Указательным пальцем Владлен чиркнул по запястью.
– Печальная история, – сказал я.
– А Оксана преподавала в школе обществоведение. Этот предмет кому теперь нужен? Может, только Северной Корее, – хмыкнул Владлен. – Осталась Оксана без работы. Она не говорит, молчит, но… ну, я думаю, у нее семья распалась. В общем, с пожилой матерью и больной младшей сестрой переехала Оксана из Бельцов в деревню, к деду по отцу. Помыкалась, туда-сюда… Короче, махнула в Питер на заработки. В фонде помощи ветеранам войны дали ей мой адрес. Еще она ходит к женщине, тоже ветерану, убирает… Да, уборка, то, се… – Савкин как-то странно усмехнулся, почесал под бородой. – Кто ветеранам жить помогает, тот, конечно, достоин… удостоен… Я сам видел, ей большую корзину цветов принесли…
– Корзину цветов? Влад, ты о чем?
Удивленно я смотрел на него. А он, что-то бормоча, хрипло дышал над тарелкой с недоеденным салатом. Вдруг схватил с тумбочки кубик Рубика и вопросил:
– Ты умеешь? Чтоб на каждой стороне гладко… Ну, смотри!
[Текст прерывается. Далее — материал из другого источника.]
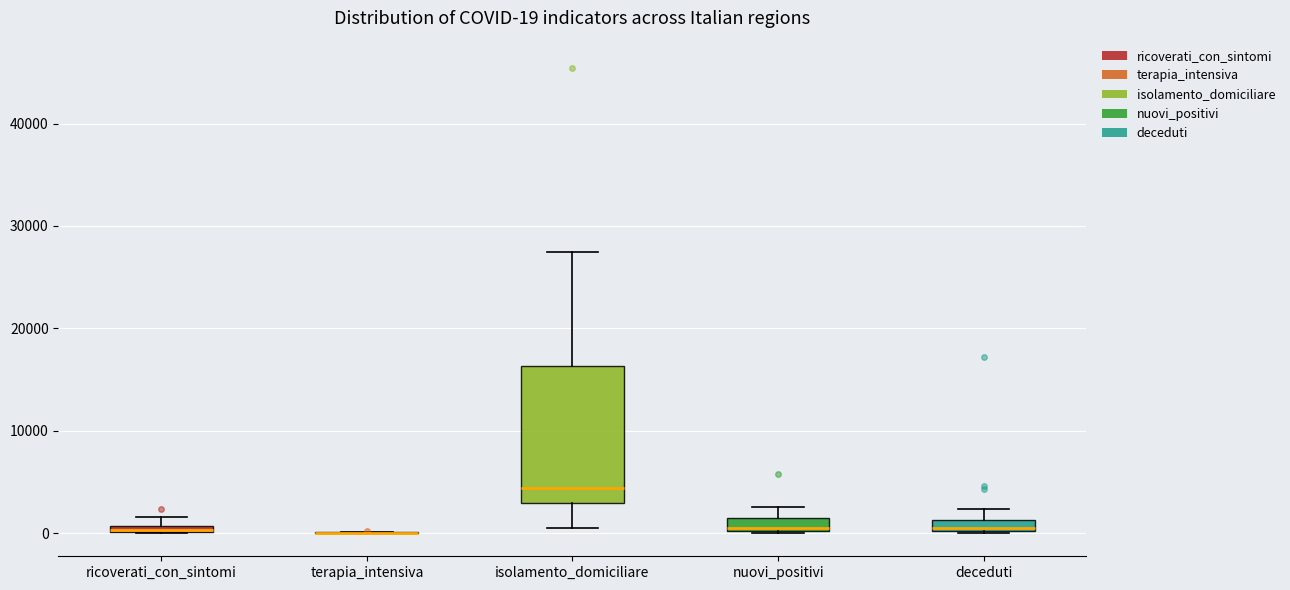

Comparing the boxes themselves (not the whiskers), which one is the tallest?

isolamento_domiciliare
И стал быстрыми движениями пальцев перебирать, поворачивать малые кубики, из которых состоит большой куб. Очень скоро он достиг нужного результата: все шесть граней куба заняли правильное положение.
– Ну ты молодец, – сказал я. – У меня это не получается.
Савкин поставил Рубика на тумбочку и тихо сказал:
– Налей. Мы ж бывшие морпехи, так? Вот за это.
Мы выпили. Еще бы не выпить за главное, можно сказать, дело нашей жизни.